> [SUPPLIED MATERIAL]
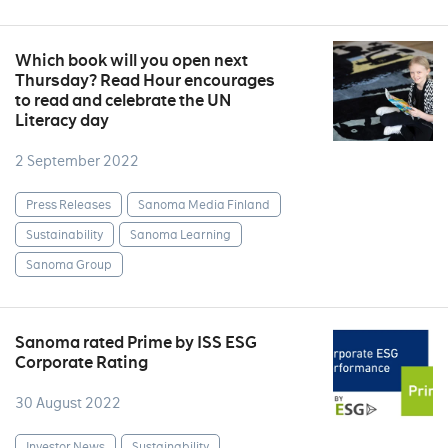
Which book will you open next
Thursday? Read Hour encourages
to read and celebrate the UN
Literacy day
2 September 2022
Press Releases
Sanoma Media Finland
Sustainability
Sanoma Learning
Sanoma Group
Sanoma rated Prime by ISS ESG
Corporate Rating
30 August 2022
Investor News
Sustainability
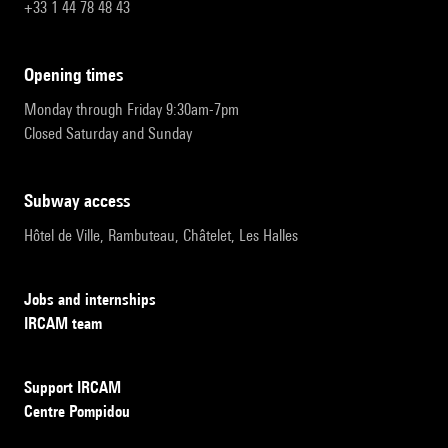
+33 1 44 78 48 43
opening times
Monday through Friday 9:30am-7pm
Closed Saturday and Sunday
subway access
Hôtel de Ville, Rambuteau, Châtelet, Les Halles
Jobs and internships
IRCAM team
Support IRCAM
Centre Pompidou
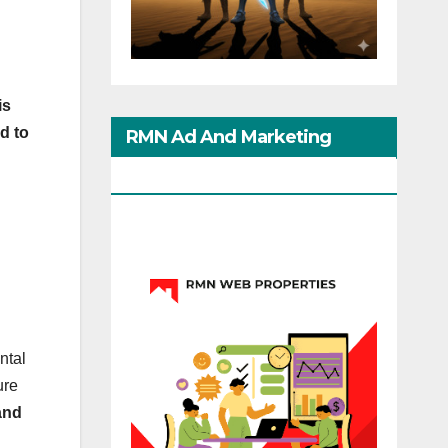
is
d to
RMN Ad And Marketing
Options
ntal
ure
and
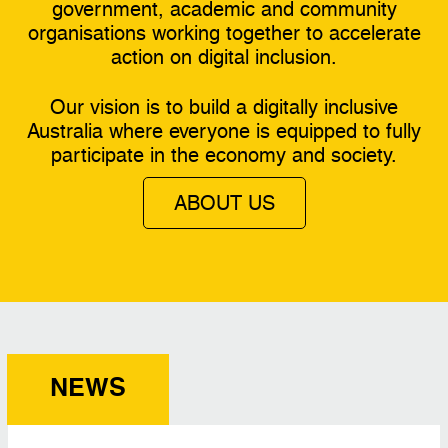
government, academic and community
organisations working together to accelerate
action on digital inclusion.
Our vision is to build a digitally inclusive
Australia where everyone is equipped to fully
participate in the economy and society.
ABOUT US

---

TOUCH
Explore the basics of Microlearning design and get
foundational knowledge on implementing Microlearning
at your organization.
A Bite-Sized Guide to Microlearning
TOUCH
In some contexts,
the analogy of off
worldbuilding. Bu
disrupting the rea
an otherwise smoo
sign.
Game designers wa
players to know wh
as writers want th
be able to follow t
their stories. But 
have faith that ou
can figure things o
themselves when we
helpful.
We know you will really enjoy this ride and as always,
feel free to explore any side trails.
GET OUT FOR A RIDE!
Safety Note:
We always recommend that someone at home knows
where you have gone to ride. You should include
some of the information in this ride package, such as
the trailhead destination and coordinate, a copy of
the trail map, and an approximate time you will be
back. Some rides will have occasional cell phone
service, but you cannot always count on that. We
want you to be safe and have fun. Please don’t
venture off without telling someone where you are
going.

> [WHAT YOU ARE ASKED TO DO] Your task is to copy each line of the data above that holds "always".

> [ANSWER TO THIS TASK]
We know you will really enjoy this ride and as always,
We always recommend that someone at home knows
service, but you cannot always count on that. We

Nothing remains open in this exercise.